He calls his elder son, Esau, into his presence. Isaac tells his son that he is now old and does not know when he is going to die. He gives instructions to Esau to get his hunting gear together and bring back some game. Then he is to take it and prepare the kind of savoury dish which Esau knows his father likes. Then Isaac will give Esau, his son and heir, a blessing before he dies. The language suggests a special blessing which was legally binding and, as a solemn deathbed blessing, especially efficacious.

Rebekah, the mother, happens to overhear this conversation. She is not happy because she wants the blessing to go to Jacob, her favourite son. She makes a plan to deceive her husband and reveals it to Jacob. It is not included in our reading, but Jacob had a serious problem with his mother’s plan. He was a smooth-skinned man but Esau was very hairy. If Isaac touched Jacob he would immediately know that it was not Esau he was blessing. Rebekah says she will take care of that problem.

After Esau had gone out into the countryside to hunt some game, Rebekah dressed Jacob in Esau’s best clothes, which were in the house. She also covered Jacob’s arms and the smooth back of his neck with the “fur of the kids” which had been killed to make the savoury dish. She then gave the savoury dish which she had prepared, and some bread for Jacob to bring in to his father. In the presence of his father, Jacob announces, “I am here.” “Who are you, my son?” asks Isaac. Isaac replies that he is Esau, his father’s first-born. Dressed in Esau’s best clothes, Jacob tells his father to get up and enjoy the dish he has prepared and then to give his son his final blessing.

GIVEN RECORDS:
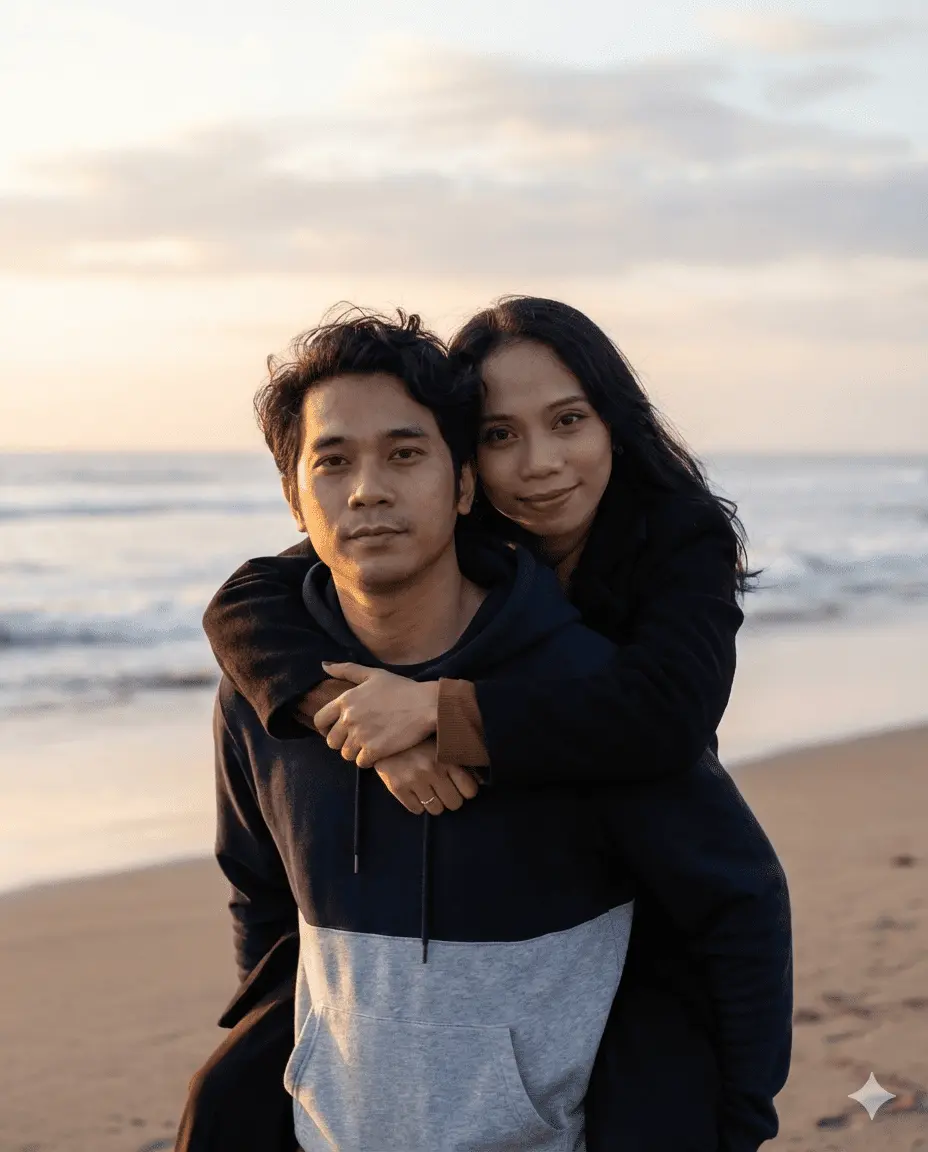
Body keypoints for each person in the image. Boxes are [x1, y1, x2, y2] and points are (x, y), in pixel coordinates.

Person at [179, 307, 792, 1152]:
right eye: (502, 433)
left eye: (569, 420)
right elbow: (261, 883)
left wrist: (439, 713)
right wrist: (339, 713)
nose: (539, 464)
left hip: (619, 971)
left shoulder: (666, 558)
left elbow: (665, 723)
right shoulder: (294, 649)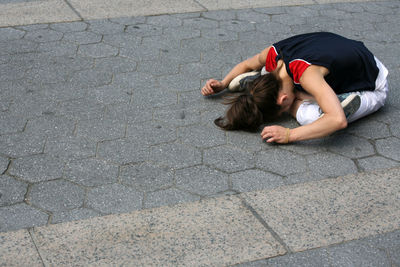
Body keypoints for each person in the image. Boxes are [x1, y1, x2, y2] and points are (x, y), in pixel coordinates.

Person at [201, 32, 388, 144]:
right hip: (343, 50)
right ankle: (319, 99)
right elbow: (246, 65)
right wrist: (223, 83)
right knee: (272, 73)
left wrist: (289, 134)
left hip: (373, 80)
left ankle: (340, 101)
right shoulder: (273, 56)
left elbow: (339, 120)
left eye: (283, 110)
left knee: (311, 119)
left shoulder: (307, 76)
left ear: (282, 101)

TASKS TO COMPLETE:
[1] In the passage about Isaac's blessing, what did Rebekah put on Jacob's arms and the back of his neck?
[2] From the passage about Isaac's blessing, extract the stretch from "Rebekah, the mother, happens" through "of that problem.".
Rely only on the passage about Isaac's blessing, not on the data.

ANSWER SECTION:
[1] The fur of the kids that had been killed to make the dish.

[2]
Rebekah, the mother, happens to overhear this conversation. She is not happy because she wants the blessing to go to Jacob, her favourite son. She makes a plan to deceive her husband and reveals it to Jacob. It is not included in our reading, but Jacob had a serious problem with his mother’s plan. He was a smooth-skinned man but Esau was very hairy. If Isaac touched Jacob he would immediately know that it was not Esau he was blessing. Rebekah says she will take care of that problem.